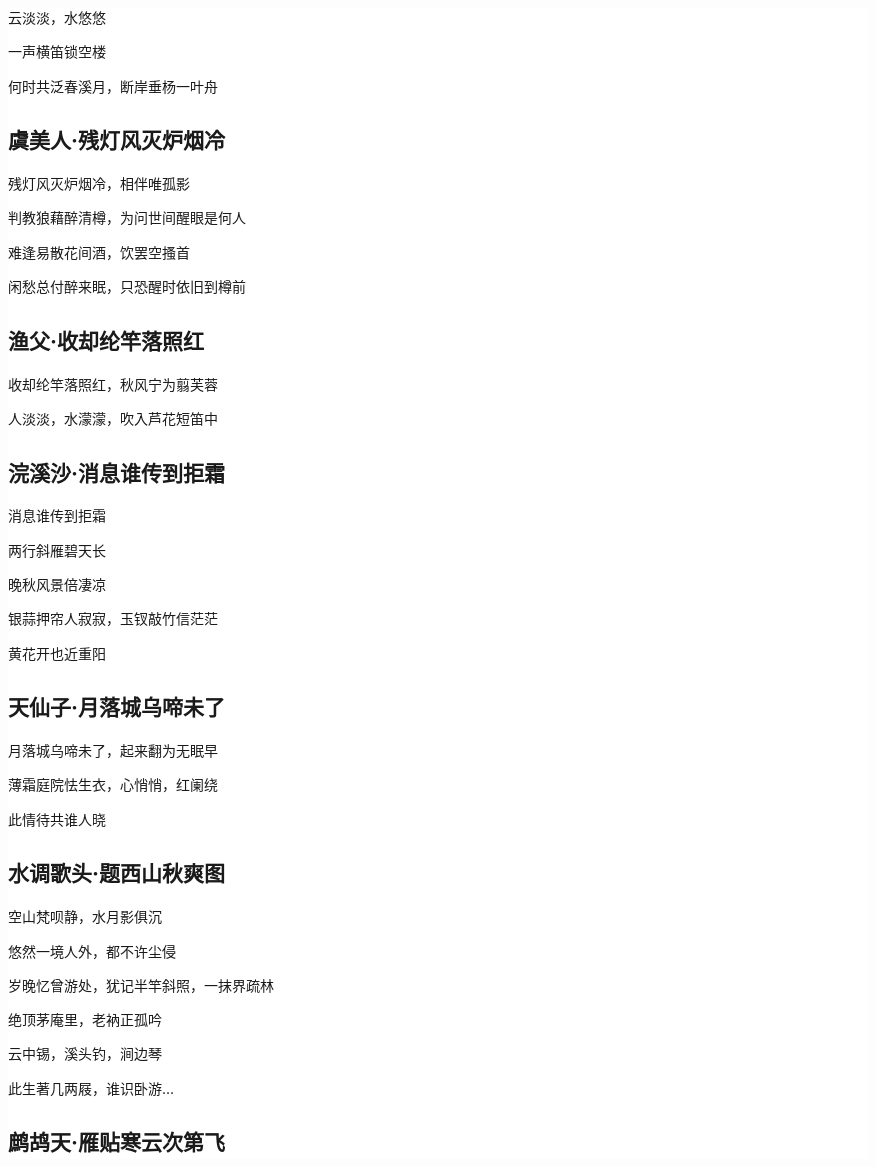 云淡淡，水悠悠

一声横笛锁空楼

何时共泛春溪月，断岸垂杨一叶舟

## 虞美人·残灯风灭炉烟冷

残灯风灭炉烟冷，相伴唯孤影

判教狼藉醉清樽，为问世间醒眼是何人

难逢易散花间酒，饮罢空搔首

闲愁总付醉来眠，只恐醒时依旧到樽前

## 渔父·收却纶竿落照红

收却纶竿落照红，秋风宁为翦芙蓉

人淡淡，水濛濛，吹入芦花短笛中

## 浣溪沙·消息谁传到拒霜

消息谁传到拒霜

两行斜雁碧天长

晚秋风景倍凄凉

银蒜押帘人寂寂，玉钗敲竹信茫茫

黄花开也近重阳

## 天仙子·月落城乌啼未了

月落城乌啼未了，起来翻为无眠早

薄霜庭院怯生衣，心悄悄，红阑绕

此情待共谁人晓

## 水调歌头·题西山秋爽图

空山梵呗静，水月影俱沉

悠然一境人外，都不许尘侵

岁晚忆曾游处，犹记半竿斜照，一抹界疏林

绝顶茅庵里，老衲正孤吟

云中锡，溪头钓，涧边琴

此生著几两屐，谁识卧游...

## 鹧鸪天·雁贴寒云次第飞
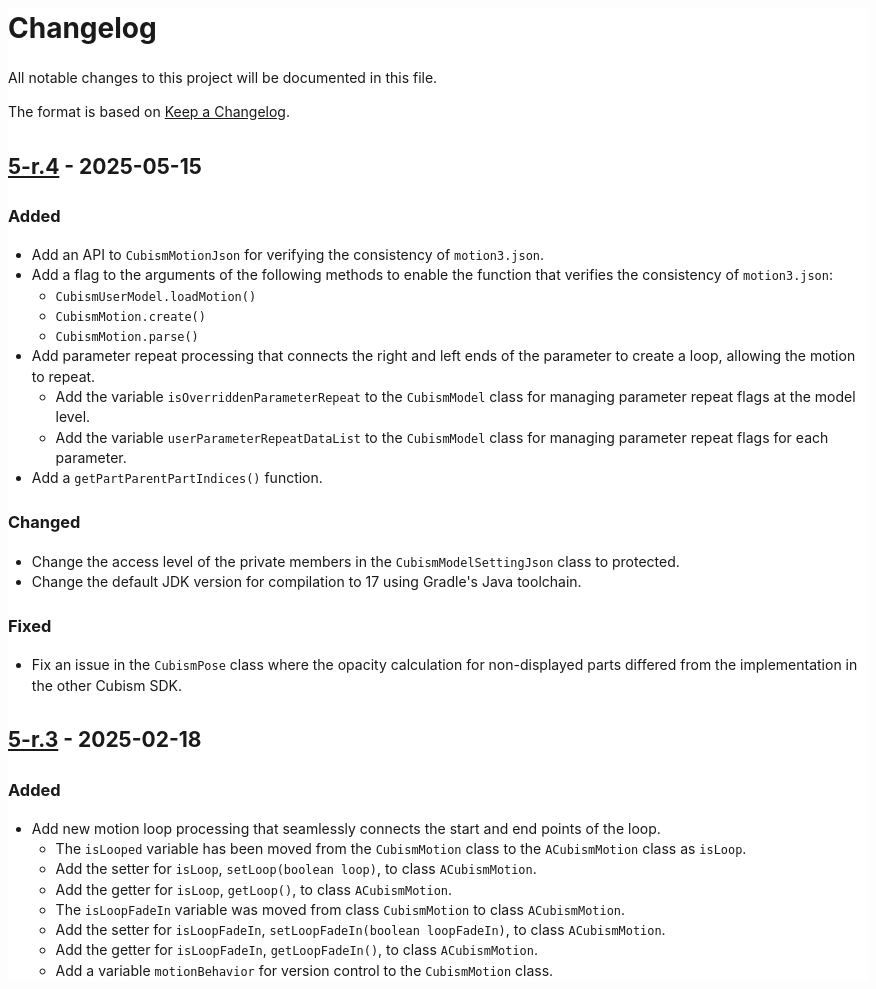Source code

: # Changelog

All notable changes to this project will be documented in this file.

The format is based on [Keep a Changelog](https://keepachangelog.com/en/1.0.0/).


## [5-r.4] - 2025-05-15

### Added

* Add an API to `CubismMotionJson` for verifying the consistency of `motion3.json`.
* Add a flag to the arguments of the following methods to enable the function that verifies the consistency of `motion3.json`:
  * `CubismUserModel.loadMotion()`
  * `CubismMotion.create()`
  * `CubismMotion.parse()`
* Add parameter repeat processing that connects the right and left ends of the parameter to create a loop, allowing the motion to repeat.
  * Add the variable `isOverriddenParameterRepeat` to the `CubismModel` class for managing parameter repeat flags at the model level.
  * Add the variable `userParameterRepeatDataList` to the `CubismModel` class for managing parameter repeat flags for each parameter.
* Add a `getPartParentPartIndices()` function.

### Changed

* Change the access level of the private members in the `CubismModelSettingJson` class to protected.
* Change the default JDK version for compilation to 17 using Gradle's Java toolchain.

### Fixed

* Fix an issue in the `CubismPose` class where the opacity calculation for non-displayed parts differed from the implementation in the other Cubism SDK.


## [5-r.3] - 2025-02-18

### Added

* Add new motion loop processing that seamlessly connects the start and end points of the loop.
  * The `isLooped` variable has been moved from the `CubismMotion` class to the `ACubismMotion` class as `isLoop`.
  * Add the setter for `isLoop`, `setLoop(boolean loop)`, to class `ACubismMotion`.
  * Add the getter for `isLoop`, `getLoop()`, to class `ACubismMotion`.
  * The `isLoopFadeIn` variable was moved from class `CubismMotion` to class `ACubismMotion`.
  * Add the setter for `isLoopFadeIn`, `setLoopFadeIn(boolean loopFadeIn)`, to class `ACubismMotion`.
  * Add the getter for `isLoopFadeIn`, `getLoopFadeIn()`, to class `ACubismMotion`.
  * Add a variable `motionBehavior` for version control to the `CubismMotion` class.


[5-r.4]: https://github.com/Live2D/CubismJavaFramework/compare/5-r.3...5-r.4
[5-r.3]: https://github.com/Live2D/CubismJavaFramework/compare/5-r.2...5-r.3
[5-r.2]: https://github.com/Live2D/CubismJavaFramework/compare/5-r.1...5-r.2
[5-r.1]: https://github.com/Live2D/CubismJavaFramework/compare/5-r.1-beta.3...5-r.1
[5-r.1-beta.3]: https://github.com/Live2D/CubismJavaFramework/compare/5-r.1-beta.2...5-r.1-beta.3
[5-r.1-beta.2]: https://github.com/Live2D/CubismJavaFramework/compare/5-r.1-beta.1...5-r.1-beta.2
[5-r.1-beta.1]: https://github.com/Live2D/CubismJavaFramework/compare/4-r.1...5-r.1-beta.1
[4-r.1]: https://github.com/Live2D/CubismJavaFramework/compare/4-r.1-beta.4...4-r.1
[4-r.1-beta.4]: https://github.com/Live2D/CubismJavaFramework/compare/4-r.1-beta.3...4-r.1-beta.4
[4-r.1-beta.3]: https://github.com/Live2D/CubismJavaFramework/compare/4-r.1-beta.2...4-r.1-beta.3
[4-r.1-beta.2]: https://github.com/Live2D/CubismJavaFramework/compare/4-r.1-beta.1...4-r.1-beta.2
[4-r.1-beta.1]: https://github.com/Live2D/CubismJavaFramework/compare/4-r.1-alpha.1...4-r.1-beta.1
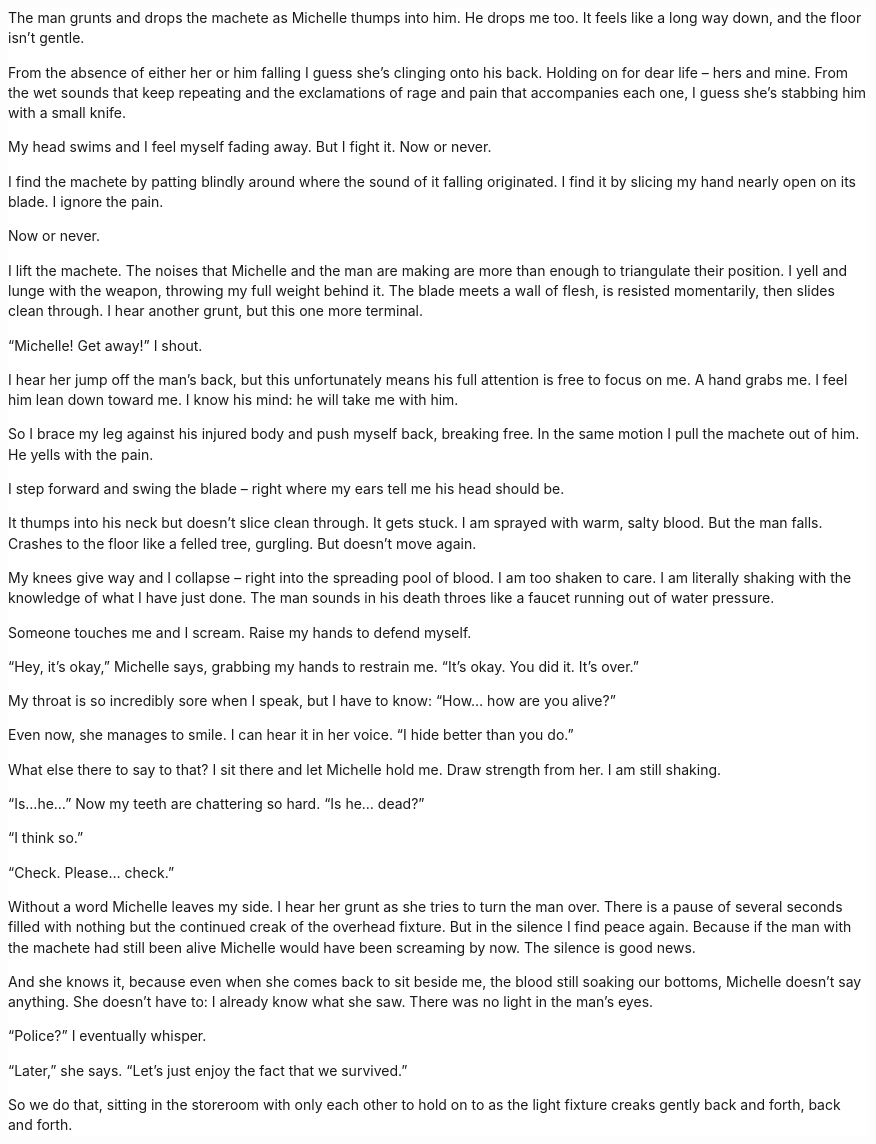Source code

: The man grunts and drops the machete as Michelle thumps into him. He drops me too. It feels like a long way down, and the floor isn’t gentle. 

From the absence of either her or him falling I guess she’s clinging onto his back. Holding on for dear life – hers and mine. From the wet sounds that keep repeating and the exclamations of rage and pain that accompanies each one, I guess she’s stabbing him with a small knife. 

My head swims and I feel myself fading away. But I fight it. Now or never. 

I find the machete by patting blindly around where the sound of it falling originated. I find it by slicing my hand nearly open on its blade. I ignore the pain.

Now or never.

I lift the machete. The noises that Michelle and the man are making are more than enough to triangulate their position. I yell and lunge with the weapon, throwing my full weight behind it. The blade meets a wall of flesh, is resisted momentarily, then slides clean through. I hear another grunt, but this one more terminal. 

“Michelle! Get away!” I shout. 

I hear her jump off the man’s back, but this unfortunately means his full attention is free to focus on me. A hand grabs me. I feel him lean down toward me. I know his mind: he will take me with him.

So I brace my leg against his injured body and push myself back, breaking free. In the same motion I pull the machete out of him. He yells with the pain. 

I step forward and swing the blade – right where my ears tell me his head should be. 

It thumps into his neck but doesn’t slice clean through. It gets stuck. I am sprayed with warm, salty blood. But the man falls. Crashes to the floor like a felled tree, gurgling. But doesn’t move again. 

My knees give way and I collapse – right into the spreading pool of blood. I am too shaken to care. I am literally shaking with the knowledge of what I have just done. The man sounds in his death throes like a faucet running out of water pressure. 

Someone touches me and I scream. Raise my hands to defend myself. 

“Hey, it’s okay,” Michelle says, grabbing my hands to restrain me. “It’s okay. You did it. It’s over.”

My throat is so incredibly sore when I speak, but I have to know: “How… how are you alive?” 

Even now, she manages to smile. I can hear it in her voice. “I hide better than you do.”

What else there to say to that? I sit there and let Michelle hold me. Draw strength from her. I am still shaking. 

“Is…he…” Now my teeth are chattering so hard. “Is he… dead?”

“I think so.”

“Check. Please… check.”

Without a word Michelle leaves my side. I hear her grunt as she tries to turn the man over. There is a pause of several seconds filled with nothing but the continued creak of the overhead fixture. But in the silence I find peace again. Because if the man with the machete had still been alive Michelle would have been screaming by now. The silence is good news. 

And she knows it, because even when she comes back to sit beside me, the blood still soaking our bottoms, Michelle doesn’t say anything. She doesn’t have to: I already know what she saw. There was no light in the man’s eyes. 

“Police?” I eventually whisper. 

“Later,” she says. “Let’s just enjoy the fact that we survived.”

So we do that, sitting in the storeroom with only each other to hold on to as the light fixture creaks gently back and forth, back and forth.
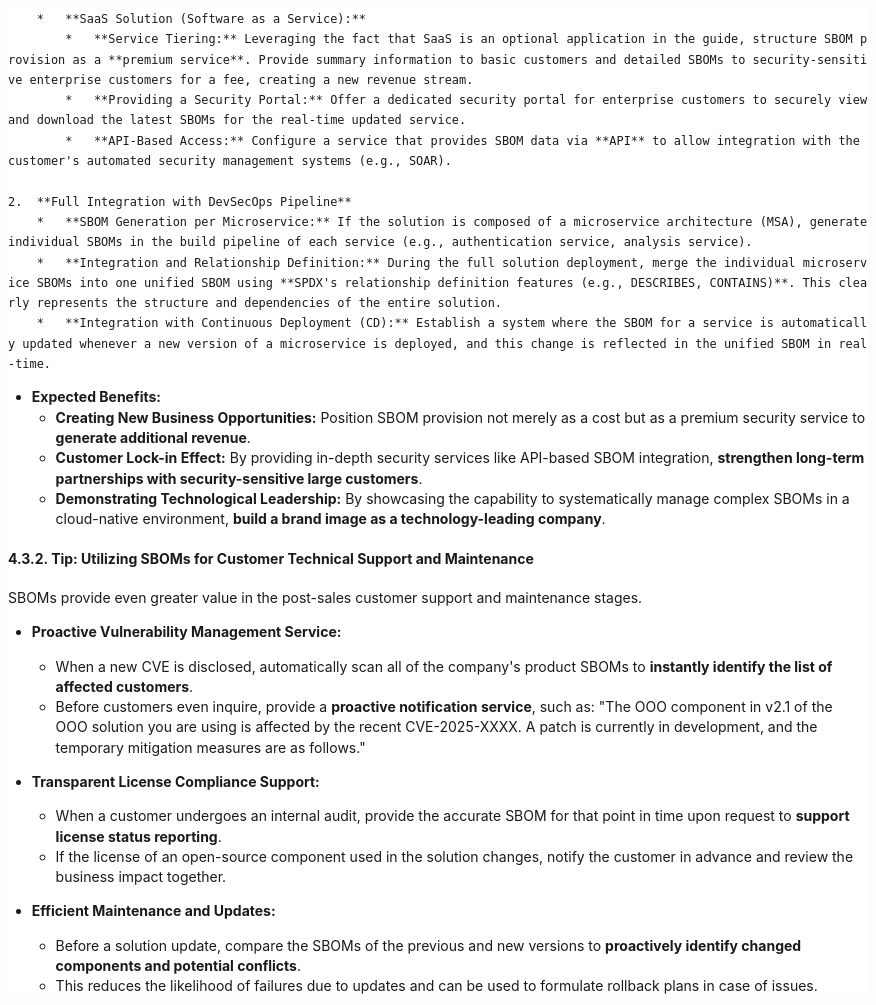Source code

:         *   **SaaS Solution (Software as a Service):**
            *   **Service Tiering:** Leveraging the fact that SaaS is an optional application in the guide, structure SBOM provision as a **premium service**. Provide summary information to basic customers and detailed SBOMs to security-sensitive enterprise customers for a fee, creating a new revenue stream.
            *   **Providing a Security Portal:** Offer a dedicated security portal for enterprise customers to securely view and download the latest SBOMs for the real-time updated service.
            *   **API-Based Access:** Configure a service that provides SBOM data via **API** to allow integration with the customer's automated security management systems (e.g., SOAR).

    2.  **Full Integration with DevSecOps Pipeline**
        *   **SBOM Generation per Microservice:** If the solution is composed of a microservice architecture (MSA), generate individual SBOMs in the build pipeline of each service (e.g., authentication service, analysis service).
        *   **Integration and Relationship Definition:** During the full solution deployment, merge the individual microservice SBOMs into one unified SBOM using **SPDX's relationship definition features (e.g., DESCRIBES, CONTAINS)**. This clearly represents the structure and dependencies of the entire solution.
        *   **Integration with Continuous Deployment (CD):** Establish a system where the SBOM for a service is automatically updated whenever a new version of a microservice is deployed, and this change is reflected in the unified SBOM in real-time.

*   **Expected Benefits:**
    *   **Creating New Business Opportunities:** Position SBOM provision not merely as a cost but as a premium security service to **generate additional revenue**.
    *   **Customer Lock-in Effect:** By providing in-depth security services like API-based SBOM integration, **strengthen long-term partnerships with security-sensitive large customers**.
    *   **Demonstrating Technological Leadership:** By showcasing the capability to systematically manage complex SBOMs in a cloud-native environment, **build a brand image as a technology-leading company**.

#### 4.3.2. Tip: Utilizing SBOMs for Customer Technical Support and Maintenance

SBOMs provide even greater value in the post-sales customer support and maintenance stages.

*   **Proactive Vulnerability Management Service:**
    *   When a new CVE is disclosed, automatically scan all of the company's product SBOMs to **instantly identify the list of affected customers**.
    *   Before customers even inquire, provide a **proactive notification service**, such as: "The OOO component in v2.1 of the OOO solution you are using is affected by the recent CVE-2025-XXXX. A patch is currently in development, and the temporary mitigation measures are as follows."

*   **Transparent License Compliance Support:**
    *   When a customer undergoes an internal audit, provide the accurate SBOM for that point in time upon request to **support license status reporting**.
    *   If the license of an open-source component used in the solution changes, notify the customer in advance and review the business impact together.

*   **Efficient Maintenance and Updates:**
    *   Before a solution update, compare the SBOMs of the previous and new versions to **proactively identify changed components and potential conflicts**.
    *   This reduces the likelihood of failures due to updates and can be used to formulate rollback plans in case of issues.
———
Return each line of the records that contains the word "Michelle".

: The man grunts and drops the machete as Michelle thumps into him. He drops me too. It feels like a long way down, and the floor isn’t gentle. 
I lift the machete. The noises that Michelle and the man are making are more than enough to triangulate their position. I yell and lunge with the weapon, throwing my full weight behind it. The blade meets a wall of flesh, is resisted momentarily, then slides clean through. I hear another grunt, but this one more terminal. 
“Michelle! Get away!” I shout. 
“Hey, it’s okay,” Michelle says, grabbing my hands to restrain me. “It’s okay. You did it. It’s over.”
What else there to say to that? I sit there and let Michelle hold me. Draw strength from her. I am still shaking. 
Without a word Michelle leaves my side. I hear her grunt as she tries to turn the man over. There is a pause of several seconds filled with nothing but the continued creak of the overhead fixture. But in the silence I find peace again. Because if the man with the machete had still been alive Michelle would have been screaming by now. The silence is good news. 
And she knows it, because even when she comes back to sit beside me, the blood still soaking our bottoms, Michelle doesn’t say anything. She doesn’t have to: I already know what she saw. There was no light in the man’s eyes. 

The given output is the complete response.